_Material provided:_
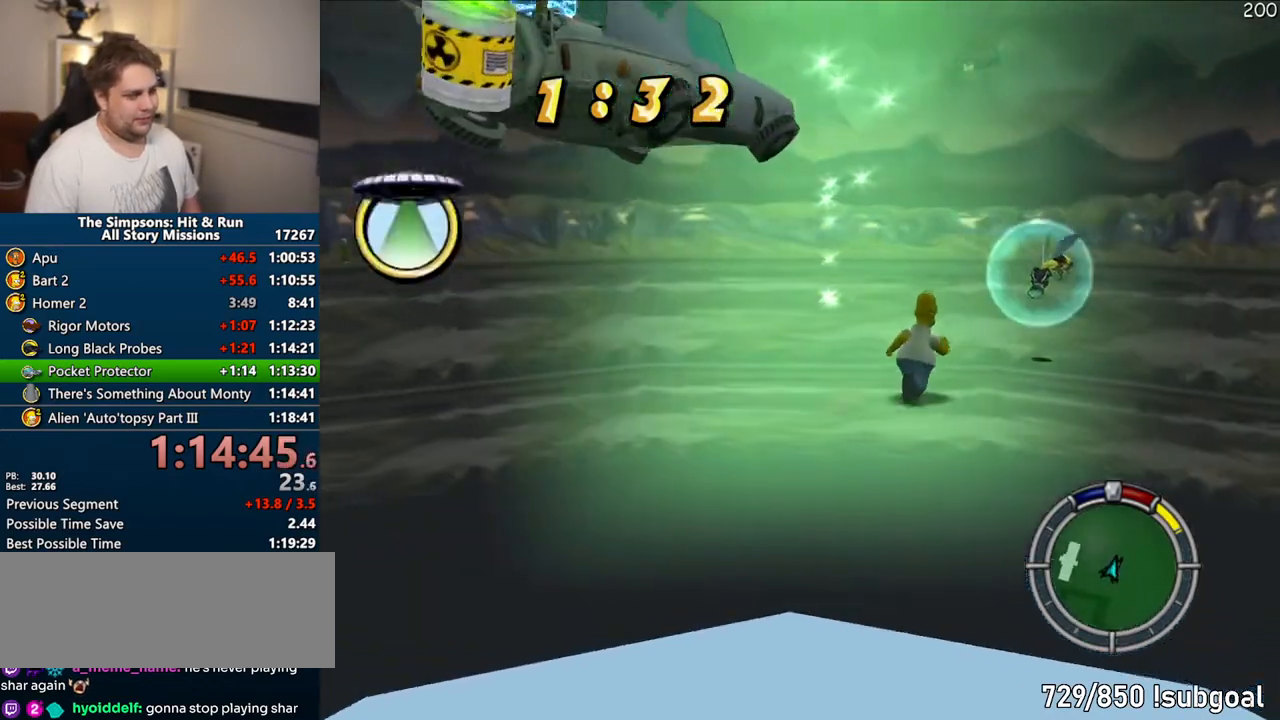
{"buttons": ["SQUARE"], "left_stick": "up-right", "right_stick": "center", "events": [[50, "left_stick", "up-right"], [400, "right_stick", "center"]]}
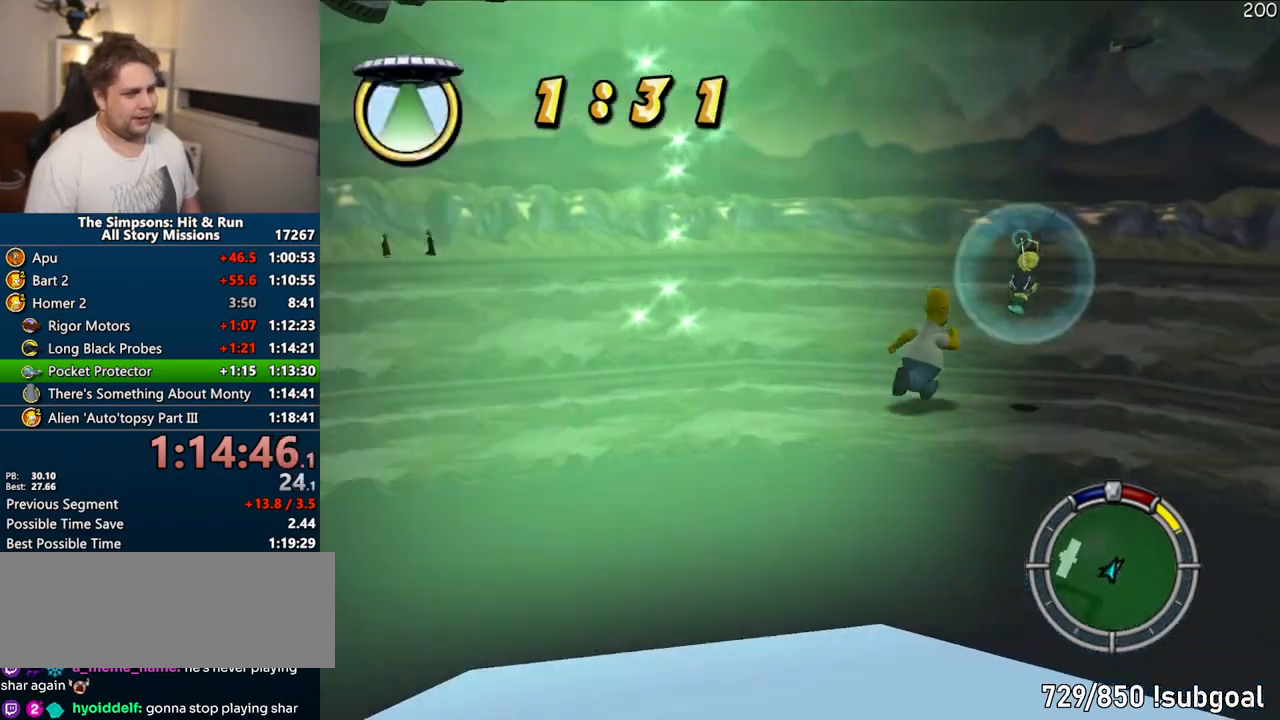
{"buttons": [], "left_stick": "center", "right_stick": "center", "events": [[133, "left_stick", "center"], [150, "CROSS", "down"], [183, "SQUARE", "up"], [233, "CROSS", "up"]]}
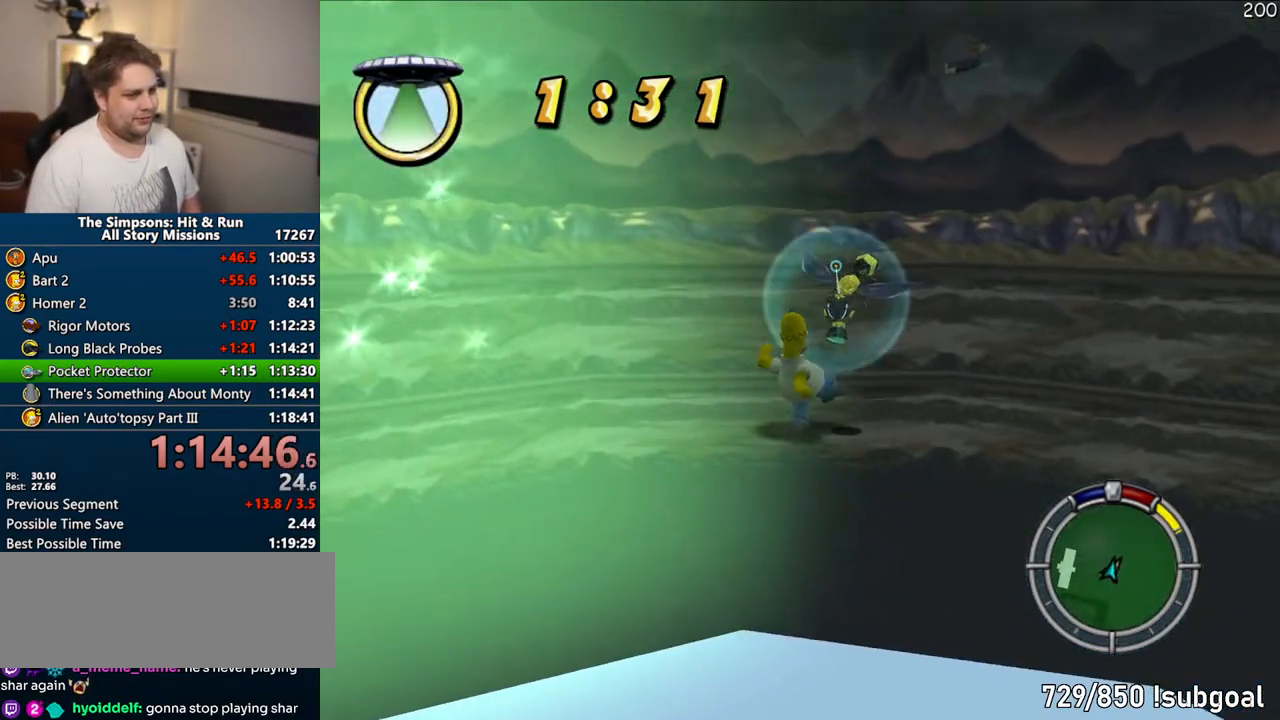
{"buttons": [], "left_stick": "center", "right_stick": "center", "events": [[100, "CROSS", "down"], [233, "CROSS", "up"]]}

_About this task:_ Word for word, repeat the material above and drop the pictures.

_Response below:_
{"buttons": ["SQUARE"], "left_stick": "up-right", "right_stick": "center", "events": [[50, "left_stick", "up-right"], [400, "right_stick", "center"]]}
{"buttons": [], "left_stick": "center", "right_stick": "center", "events": [[133, "left_stick", "center"], [150, "CROSS", "down"], [183, "SQUARE", "up"], [233, "CROSS", "up"]]}
{"buttons": [], "left_stick": "center", "right_stick": "center", "events": [[100, "CROSS", "down"], [233, "CROSS", "up"]]}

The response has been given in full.